- _Raw data_

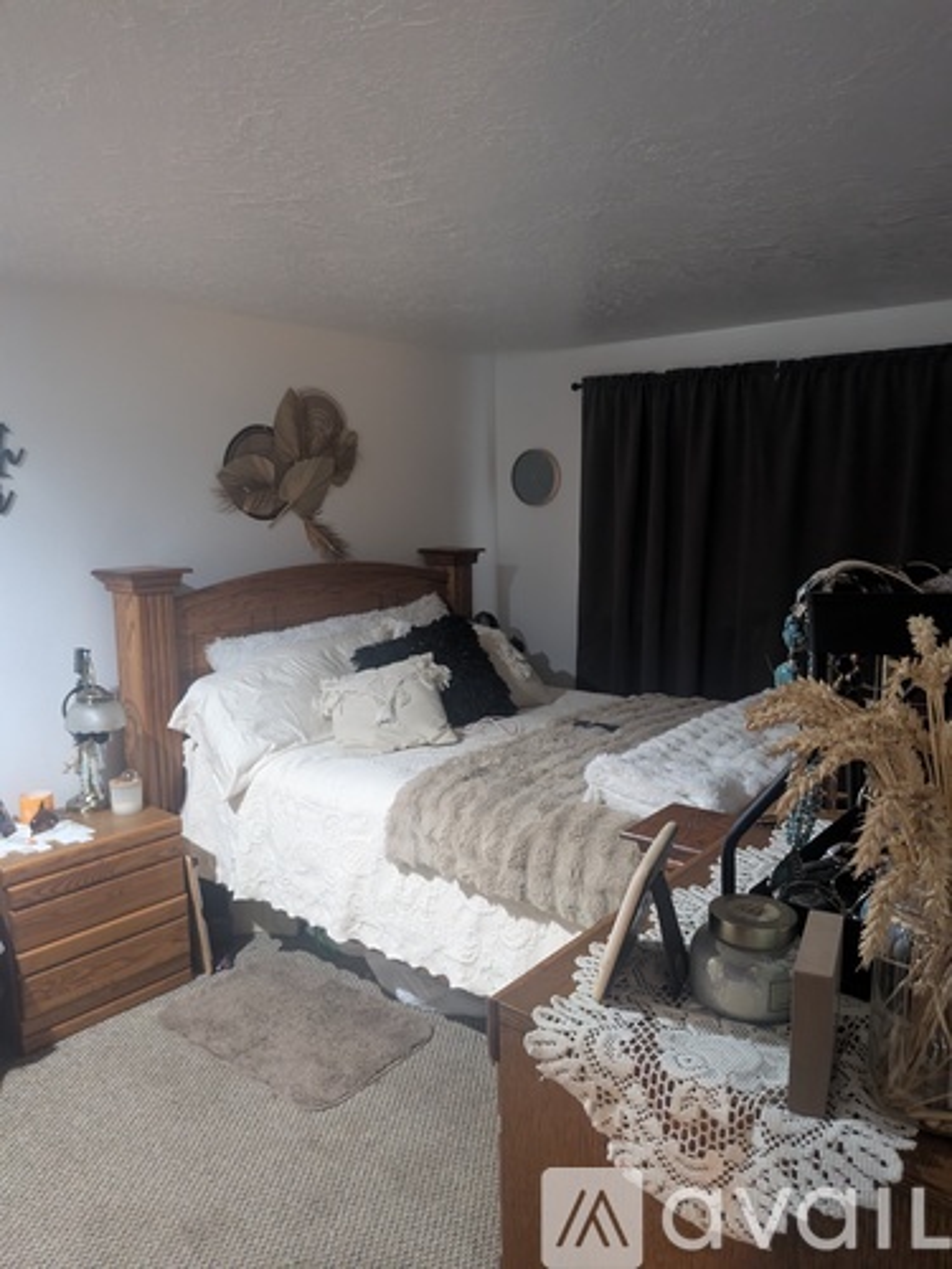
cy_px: 634
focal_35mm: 24
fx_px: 880
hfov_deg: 56.8
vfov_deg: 71.6
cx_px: 476
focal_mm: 4.53
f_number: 1.7
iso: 677
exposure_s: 1/24
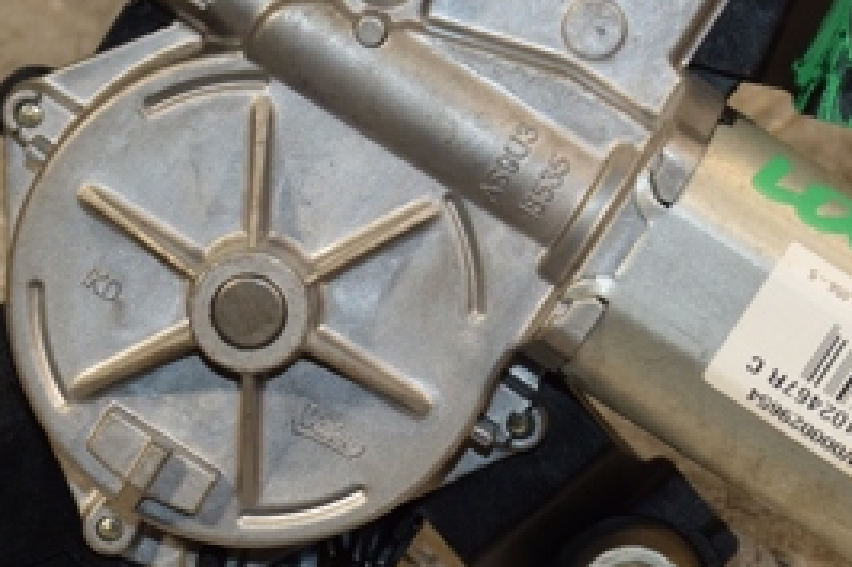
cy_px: 202
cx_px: 420
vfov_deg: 5.8
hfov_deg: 8.7
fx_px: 5629
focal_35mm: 238
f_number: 5.3
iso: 800
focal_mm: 66
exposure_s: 1/160
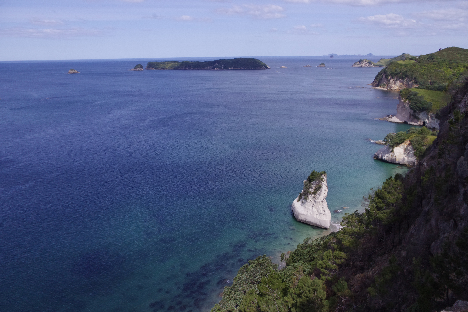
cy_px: 161
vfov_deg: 46.4
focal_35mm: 28
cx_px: 233
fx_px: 364
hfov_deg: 65.5
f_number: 9
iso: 800
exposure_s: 1/1600
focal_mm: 18
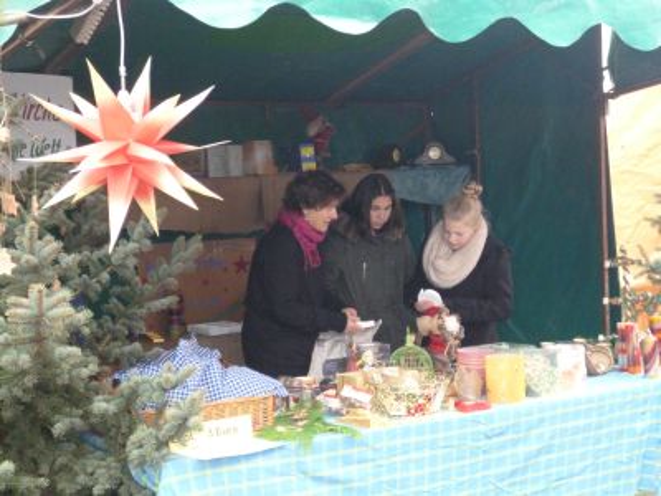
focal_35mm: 61
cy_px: 248
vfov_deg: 24.0
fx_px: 1165
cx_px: 330
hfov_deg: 31.7
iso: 640
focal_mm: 10.9
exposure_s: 1/60
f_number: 4.1
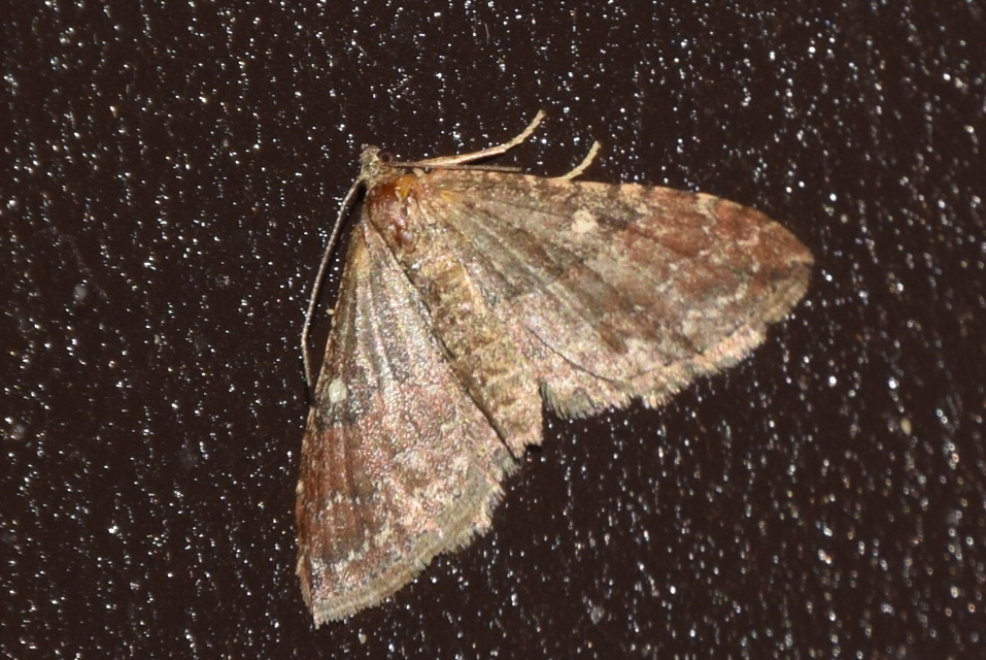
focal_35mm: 210
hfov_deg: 9.8
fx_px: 5757
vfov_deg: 6.6
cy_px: 330
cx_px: 493
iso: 100
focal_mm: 140
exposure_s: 1/60
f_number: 13
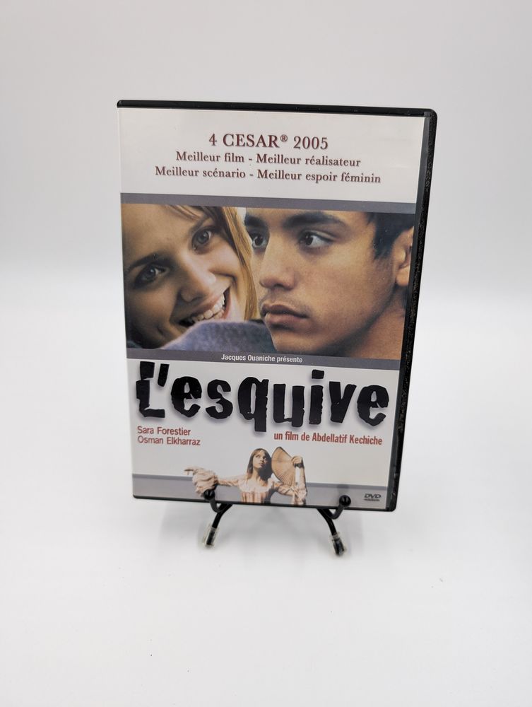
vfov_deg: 71.5
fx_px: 491
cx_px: 266
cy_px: 354
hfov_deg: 56.9
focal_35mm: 24
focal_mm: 6.9
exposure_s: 1/131
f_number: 1.68
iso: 197
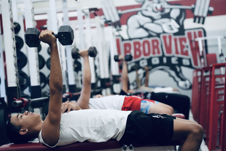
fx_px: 659
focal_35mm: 105
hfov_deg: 19.5
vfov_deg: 13.0
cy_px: 76
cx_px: 113
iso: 12800
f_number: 4
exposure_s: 1/1600
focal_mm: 105
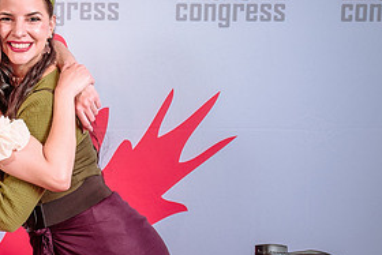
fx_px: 648
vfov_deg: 22.3
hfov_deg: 30.6
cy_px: 132
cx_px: 4
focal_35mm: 61
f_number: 4
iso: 250
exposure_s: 1/125
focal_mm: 28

- _Try it_
An exact copy of the entries above is required; pictures are not part of it.

- _Reply_
cy_px: 634
focal_35mm: 24
fx_px: 880
hfov_deg: 56.8
vfov_deg: 71.6
cx_px: 476
focal_mm: 4.53
f_number: 1.7
iso: 677
exposure_s: 1/24
cy_px: 202
cx_px: 420
vfov_deg: 5.8
hfov_deg: 8.7
fx_px: 5629
focal_35mm: 238
f_number: 5.3
iso: 800
focal_mm: 66
exposure_s: 1/160
cy_px: 161
vfov_deg: 46.4
focal_35mm: 28
cx_px: 233
fx_px: 364
hfov_deg: 65.5
f_number: 9
iso: 800
exposure_s: 1/1600
focal_mm: 18
focal_35mm: 61
cy_px: 248
vfov_deg: 24.0
fx_px: 1165
cx_px: 330
hfov_deg: 31.7
iso: 640
focal_mm: 10.9
exposure_s: 1/60
f_number: 4.1
focal_35mm: 210
hfov_deg: 9.8
fx_px: 5757
vfov_deg: 6.6
cy_px: 330
cx_px: 493
iso: 100
focal_mm: 140
exposure_s: 1/60
f_number: 13
vfov_deg: 71.5
fx_px: 491
cx_px: 266
cy_px: 354
hfov_deg: 56.9
focal_35mm: 24
focal_mm: 6.9
exposure_s: 1/131
f_number: 1.68
iso: 197
fx_px: 659
focal_35mm: 105
hfov_deg: 19.5
vfov_deg: 13.0
cy_px: 76
cx_px: 113
iso: 12800
f_number: 4
exposure_s: 1/1600
focal_mm: 105
fx_px: 648
vfov_deg: 22.3
hfov_deg: 30.6
cy_px: 132
cx_px: 4
focal_35mm: 61
f_number: 4
iso: 250
exposure_s: 1/125
focal_mm: 28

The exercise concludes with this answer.